## TASK STATEMENT
The pictures in the data below are to be omitted; all else must be duplicated exactly.

## THE DATA

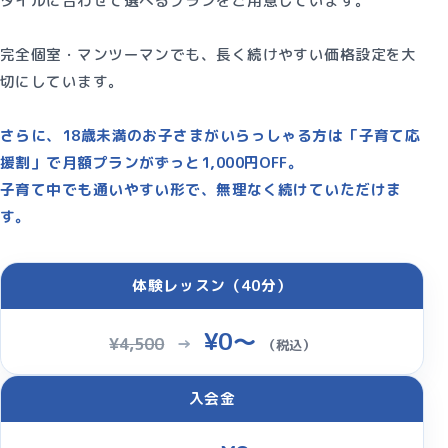
タイルに合わせて選べるプランをご用意しています。
完全個室・マンツーマンでも、長く続けやすい価格設定を大
切にしています。
さらに、
18歳未満のお子さまがいらっしゃる方は「子育て応
援割」で月額プランがずっと1,000円OFF
。
子育て中でも通いやすい形で、無理なく続けていただけま
す。
体験レッスン（40分）
¥0〜
¥4,500
→
（税込）
入会金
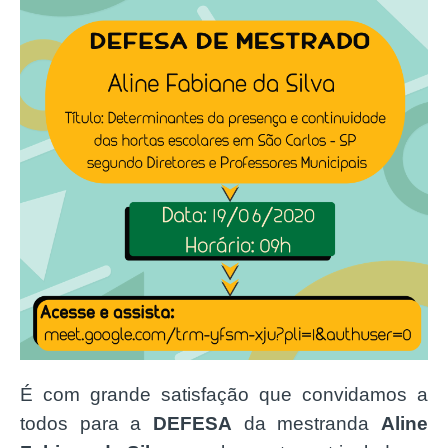
É com grande satisfação que convidamos a
todos para a
DEFESA
da mestranda
Aline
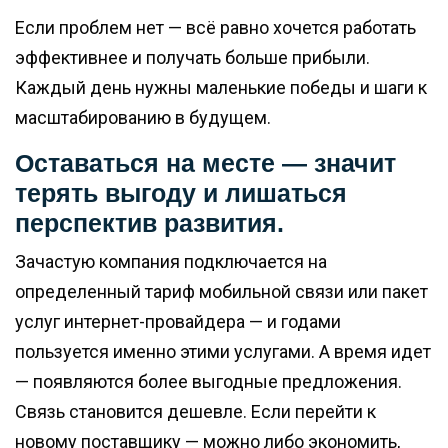
Если проблем нет — всё равно хочется работать
эффективнее и получать больше прибыли.
Каждый день нужны маленькие победы и шаги к
масштабированию в будущем.
Оставаться на месте — значит
терять выгоду и лишаться
перспектив развития.
Зачастую компания подключается на
определенный тариф мобильной связи или пакет
услуг интернет-провайдера — и годами
пользуется именно этими услугами. А время идет
— появляются более выгодные предложения.
Связь становится дешевле. Если перейти к
новому поставщику — можно либо экономить,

## ANSWER BOX
タイルに合わせて選べるプランをご用意しています。
完全個室・マンツーマンでも、長く続けやすい価格設定を大
切にしています。
さらに、
18歳未満のお子さまがいらっしゃる方は「子育て応
援割」で月額プランがずっと1,000円OFF
。
子育て中でも通いやすい形で、無理なく続けていただけま
す。
体験レッスン（40分）
¥0〜
¥4,500
→
（税込）
入会金
É com grande satisfação que convidamos a
todos para a
DEFESA
da mestranda
Aline
Если проблем нет — всё равно хочется работать
эффективнее и получать больше прибыли.
Каждый день нужны маленькие победы и шаги к
масштабированию в будущем.
Оставаться на месте — значит
терять выгоду и лишаться
перспектив развития.
Зачастую компания подключается на
определенный тариф мобильной связи или пакет
услуг интернет-провайдера — и годами
пользуется именно этими услугами. А время идет
— появляются более выгодные предложения.
Связь становится дешевле. Если перейти к
новому поставщику — можно либо экономить,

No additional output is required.